Fig. 1 is a partial sectional view of the main jib in an embodiment of the present invention, Fig. 2 is an enlarged view of the roller guide groove of the bridge body in Fig. 1, and Fig. 3 is the relationship between the bridge body and the detected object. FIG. 4 and FIG. 5 are diagrams for explaining the operation of an embodiment of the present invention, respectively.
FIG. 6 is a block diagram showing a control circuit of an embodiment of the present invention, FIG. 7 is a diagram showing the relationship between the rocking arm angle and the roller insertion amount in the embodiment of FIG. 1, and FIGS.

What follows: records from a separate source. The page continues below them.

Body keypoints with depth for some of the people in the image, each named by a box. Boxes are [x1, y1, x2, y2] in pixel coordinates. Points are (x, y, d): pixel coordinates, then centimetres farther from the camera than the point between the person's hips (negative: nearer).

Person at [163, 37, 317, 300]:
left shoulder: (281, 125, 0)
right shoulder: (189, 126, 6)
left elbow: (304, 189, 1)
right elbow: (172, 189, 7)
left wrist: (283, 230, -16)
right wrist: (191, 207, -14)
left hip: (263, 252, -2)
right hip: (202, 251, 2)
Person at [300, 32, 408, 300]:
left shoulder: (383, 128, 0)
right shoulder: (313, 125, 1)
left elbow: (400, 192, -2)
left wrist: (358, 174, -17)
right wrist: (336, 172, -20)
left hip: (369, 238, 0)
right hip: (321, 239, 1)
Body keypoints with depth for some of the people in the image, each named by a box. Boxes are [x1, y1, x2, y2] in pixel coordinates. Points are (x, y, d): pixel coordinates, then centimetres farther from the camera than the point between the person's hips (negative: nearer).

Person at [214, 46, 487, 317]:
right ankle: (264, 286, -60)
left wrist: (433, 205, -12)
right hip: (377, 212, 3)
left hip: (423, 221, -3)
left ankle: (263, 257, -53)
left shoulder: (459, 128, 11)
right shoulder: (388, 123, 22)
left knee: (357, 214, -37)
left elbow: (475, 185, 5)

The figure is a diagram for explaining an example of a conventional crosslinking device.
Figures 10 and 11 are diagrams showing the relationship between the roller and the loker guide groove in Figure 8 and the relationship between the main jib and the roller, and Figures 12 to 18 are diagrams for explaining the problems of the conventional crosslinking device. It is a diagram. 1...Bridge body, 2...Erection vehicle, 3...Main jib, 4...Roller row, 5...Roller guide groove, 6
... Rocking arm, 8 ... Bridge body position detector, 9 ... Rocking angle detector, 11 ... Object to be detected.

Claims (1)

[Claim for Utility Model Registration] A bridge construction device in which a roller is disposed on a main jib for erection and removal of a bridge body mounted on an erection vehicle capable of traveling on land, and the bridge body has a roller guide groove for guiding the roller. , a swing angle detector that detects the swing angle of the bridge body and the main jib; a bridge position detector that detects the relative position of the rollers and the bridge body; The optimum amount of roller insertion into the roller guide groove at that time is memorized, the detection values of the bridge body position detector and the swing angle detector are input, the roller insertion amount at that time is determined, and this and the roller optimum amount are input. A crosslinking equipment main jib roller insertion amount detection mechanism, comprising: a calculation unit that compares the insertion amount and determines the error between the two; and a display that displays the calculation result of the calculation unit.